By Laura Jimenez Ospina, Network Research Assistant for Latin America
Between 15 and 17 June 2023, we participated in the Caribbean-Latin American Meeting for Climate Justice, organised by the Political Ecology and Water Justice Study Group of the Pontifical Bolivarian University (Medellín), the CLACSO Working Group on Political Ecologies from the South/Abya-Yala, the Hillside Movement (Medellín) and the Popular Training Institute (Medellín). These were days of exchange of knowledge on issues related to climate justice between members of civil organisations, academics, researchers, and social movement activists. The event was attended by some twenty-five civil society organisations dedicated to strategic litigation, national and international advocacy, popular education, and environmental and climate change activism from Colombia and Puerto Rico, as well as several study groups and academic groups from Colombia.

The main objective of the conference was to create spaces for the exchange of knowledge and dialogue around the experiences, learning, and contributions made by rural and urban movements in the construction of ways to achieve climate justice through practices related to the defence of water, territory, the environment, and the protection of the environment in which we live. The Network Plus Creating Safer Space was represented by a participant and a researcher from our research project: “Water conflicts, violations and forms of self-protection: A multi-case study in Eastern Antioquia, Colombia, 2022-2023“.

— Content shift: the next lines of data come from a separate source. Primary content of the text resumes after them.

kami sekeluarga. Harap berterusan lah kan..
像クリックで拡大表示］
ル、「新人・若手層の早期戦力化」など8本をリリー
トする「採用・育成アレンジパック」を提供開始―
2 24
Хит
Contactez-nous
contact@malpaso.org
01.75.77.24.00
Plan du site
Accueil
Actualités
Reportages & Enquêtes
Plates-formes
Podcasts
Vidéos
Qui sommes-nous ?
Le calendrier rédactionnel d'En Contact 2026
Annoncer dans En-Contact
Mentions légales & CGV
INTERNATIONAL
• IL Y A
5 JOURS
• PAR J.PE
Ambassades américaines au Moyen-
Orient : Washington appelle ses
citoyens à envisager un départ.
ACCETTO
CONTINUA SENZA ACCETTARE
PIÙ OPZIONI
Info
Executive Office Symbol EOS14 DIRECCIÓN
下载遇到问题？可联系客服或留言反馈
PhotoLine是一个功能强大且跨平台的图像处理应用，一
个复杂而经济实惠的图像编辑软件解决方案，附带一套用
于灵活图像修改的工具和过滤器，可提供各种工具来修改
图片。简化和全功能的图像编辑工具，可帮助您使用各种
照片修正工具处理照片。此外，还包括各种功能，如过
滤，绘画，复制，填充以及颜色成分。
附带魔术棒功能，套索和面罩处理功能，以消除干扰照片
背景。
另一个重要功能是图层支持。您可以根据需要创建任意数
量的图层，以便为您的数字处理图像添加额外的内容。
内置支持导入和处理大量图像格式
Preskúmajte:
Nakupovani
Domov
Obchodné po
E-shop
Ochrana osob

Firstly, Verónica Sánchez, peasant leader from the municipality of Argelia and member of the Social Movement for Life and the Defence of Territory – MOVETE, spoke about the way in which the communities of Eastern Antioquia have organised to defend water and peasant sovereignty in the face of the advance of small, medium, and large-scale hydroelectric projects. Secondly, Dubán Quinchía, researcher from the municipality of San Luis and member of Vigías del Río Dormilón (Watchmen of the Dormilon River), spoke about Vigías experience of community organisation to stop the construction of a Small Hydroelectric Plant on the Dormilón river, as well as the work that the organisation has done with the Tierrap Collective to continue protecting the municipality’s water sources through art and culture.

We thank the organisers of the event for letting us participate in this space of collective exchange and community building.